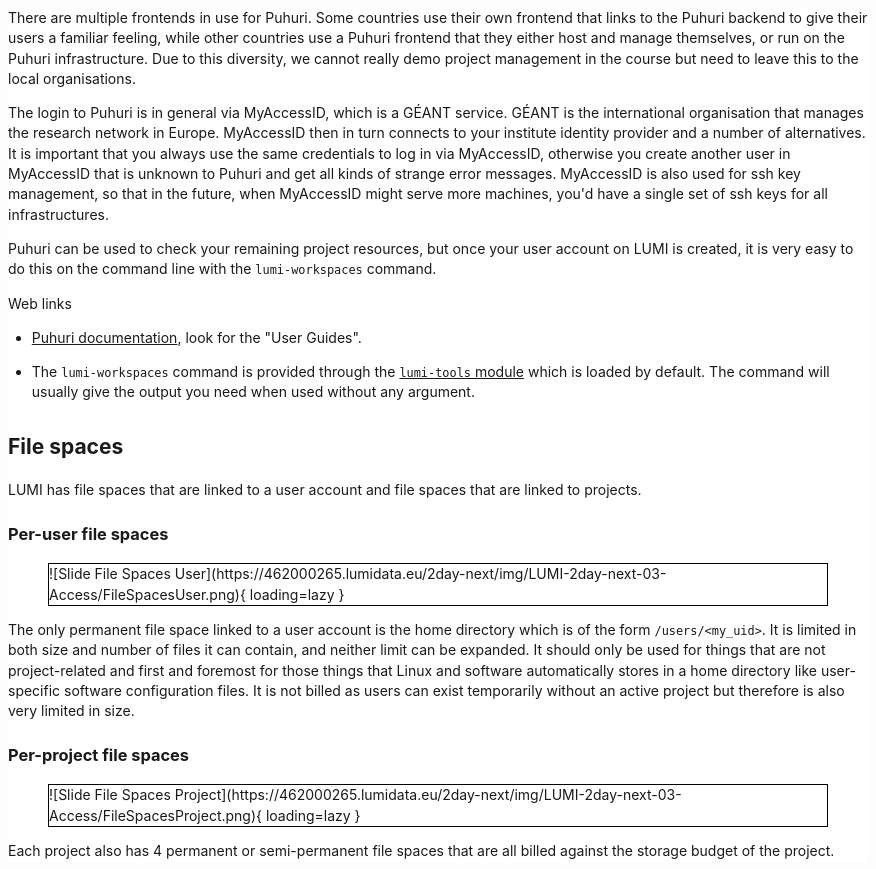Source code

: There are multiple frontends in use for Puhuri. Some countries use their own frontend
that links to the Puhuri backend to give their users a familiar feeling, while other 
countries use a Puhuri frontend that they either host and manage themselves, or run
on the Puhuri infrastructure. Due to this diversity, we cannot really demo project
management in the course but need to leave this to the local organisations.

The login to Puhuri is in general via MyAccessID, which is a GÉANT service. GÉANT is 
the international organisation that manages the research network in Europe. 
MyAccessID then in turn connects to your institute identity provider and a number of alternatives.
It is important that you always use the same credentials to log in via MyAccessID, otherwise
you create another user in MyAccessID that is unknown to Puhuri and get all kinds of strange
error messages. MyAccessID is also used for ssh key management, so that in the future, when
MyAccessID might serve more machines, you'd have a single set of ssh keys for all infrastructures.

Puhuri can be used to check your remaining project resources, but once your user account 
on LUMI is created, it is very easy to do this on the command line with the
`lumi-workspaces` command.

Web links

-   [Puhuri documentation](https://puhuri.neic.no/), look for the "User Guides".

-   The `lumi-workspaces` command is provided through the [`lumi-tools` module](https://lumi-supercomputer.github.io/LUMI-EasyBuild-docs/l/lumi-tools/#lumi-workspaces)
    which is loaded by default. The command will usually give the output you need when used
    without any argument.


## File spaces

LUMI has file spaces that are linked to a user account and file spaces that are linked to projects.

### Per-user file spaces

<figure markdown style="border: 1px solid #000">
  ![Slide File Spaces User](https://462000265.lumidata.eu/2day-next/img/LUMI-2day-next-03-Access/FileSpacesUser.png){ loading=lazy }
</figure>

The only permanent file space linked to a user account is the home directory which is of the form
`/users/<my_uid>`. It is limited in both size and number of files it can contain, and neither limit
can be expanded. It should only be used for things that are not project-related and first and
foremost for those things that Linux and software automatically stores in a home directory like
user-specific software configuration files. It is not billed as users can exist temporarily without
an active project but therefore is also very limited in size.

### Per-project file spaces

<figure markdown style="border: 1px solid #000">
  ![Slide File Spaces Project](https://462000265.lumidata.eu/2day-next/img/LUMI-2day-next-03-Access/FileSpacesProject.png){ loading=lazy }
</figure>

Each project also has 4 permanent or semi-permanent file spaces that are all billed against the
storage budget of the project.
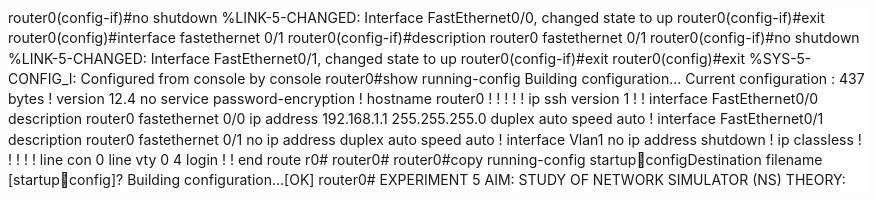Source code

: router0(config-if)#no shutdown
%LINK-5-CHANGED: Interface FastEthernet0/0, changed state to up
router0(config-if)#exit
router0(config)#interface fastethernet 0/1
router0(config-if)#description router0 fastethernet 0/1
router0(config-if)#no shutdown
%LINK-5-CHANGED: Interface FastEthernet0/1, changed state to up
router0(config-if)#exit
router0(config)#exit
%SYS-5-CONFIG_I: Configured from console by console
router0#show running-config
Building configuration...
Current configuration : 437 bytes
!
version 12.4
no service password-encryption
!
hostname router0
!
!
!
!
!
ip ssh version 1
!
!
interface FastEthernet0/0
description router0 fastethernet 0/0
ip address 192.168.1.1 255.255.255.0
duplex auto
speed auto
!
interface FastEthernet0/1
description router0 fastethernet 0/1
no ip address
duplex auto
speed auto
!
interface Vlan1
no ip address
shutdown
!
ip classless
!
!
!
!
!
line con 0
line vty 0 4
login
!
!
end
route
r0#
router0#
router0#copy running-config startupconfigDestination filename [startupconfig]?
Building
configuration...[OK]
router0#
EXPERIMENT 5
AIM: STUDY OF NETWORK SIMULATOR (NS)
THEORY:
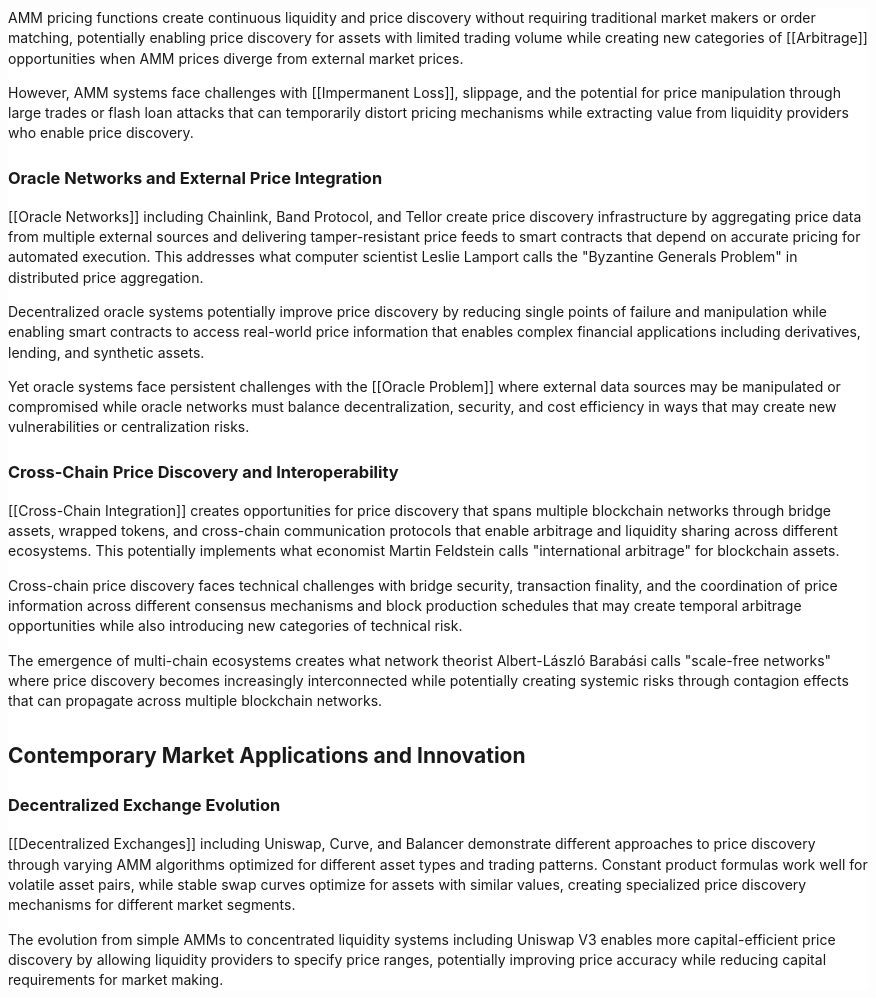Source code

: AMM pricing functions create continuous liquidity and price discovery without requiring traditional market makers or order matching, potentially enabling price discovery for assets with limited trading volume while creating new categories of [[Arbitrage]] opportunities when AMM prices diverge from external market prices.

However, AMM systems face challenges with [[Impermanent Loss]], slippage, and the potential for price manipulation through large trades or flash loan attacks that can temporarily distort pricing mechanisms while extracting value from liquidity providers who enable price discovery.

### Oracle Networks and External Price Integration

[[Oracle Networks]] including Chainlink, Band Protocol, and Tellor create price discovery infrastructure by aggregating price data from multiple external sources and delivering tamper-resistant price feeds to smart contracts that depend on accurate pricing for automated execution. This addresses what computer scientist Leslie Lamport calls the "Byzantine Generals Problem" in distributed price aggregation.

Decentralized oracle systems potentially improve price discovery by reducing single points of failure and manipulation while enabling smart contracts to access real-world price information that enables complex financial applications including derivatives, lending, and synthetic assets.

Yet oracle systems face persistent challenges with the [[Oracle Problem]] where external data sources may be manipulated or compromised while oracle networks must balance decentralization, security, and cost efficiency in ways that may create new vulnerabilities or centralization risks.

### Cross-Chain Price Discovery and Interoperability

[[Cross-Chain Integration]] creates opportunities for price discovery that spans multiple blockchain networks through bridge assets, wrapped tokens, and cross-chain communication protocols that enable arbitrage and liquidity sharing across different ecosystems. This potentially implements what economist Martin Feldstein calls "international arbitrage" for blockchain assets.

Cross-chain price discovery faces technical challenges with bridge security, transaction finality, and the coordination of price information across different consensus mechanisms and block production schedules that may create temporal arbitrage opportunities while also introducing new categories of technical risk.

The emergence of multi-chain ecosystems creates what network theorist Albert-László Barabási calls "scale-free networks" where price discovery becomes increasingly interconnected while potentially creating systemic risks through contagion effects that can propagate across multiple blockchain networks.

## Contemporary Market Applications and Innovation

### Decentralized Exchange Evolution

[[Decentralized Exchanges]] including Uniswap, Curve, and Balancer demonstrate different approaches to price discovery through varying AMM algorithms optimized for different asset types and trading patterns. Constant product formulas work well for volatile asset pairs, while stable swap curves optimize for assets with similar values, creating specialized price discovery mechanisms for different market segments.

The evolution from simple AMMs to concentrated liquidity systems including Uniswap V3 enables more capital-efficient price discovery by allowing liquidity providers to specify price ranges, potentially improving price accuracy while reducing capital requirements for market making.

================

With every picture omitted, write out the material exactly from its first line through the line containing "countries use a".

Answer to this task:
Source code

: There are multiple frontends in use for Puhuri. Some countries use their own frontend
that links to the Puhuri backend to give their users a familiar feeling, while other 
countries use a Puhuri frontend that they either host and manage themselves, or run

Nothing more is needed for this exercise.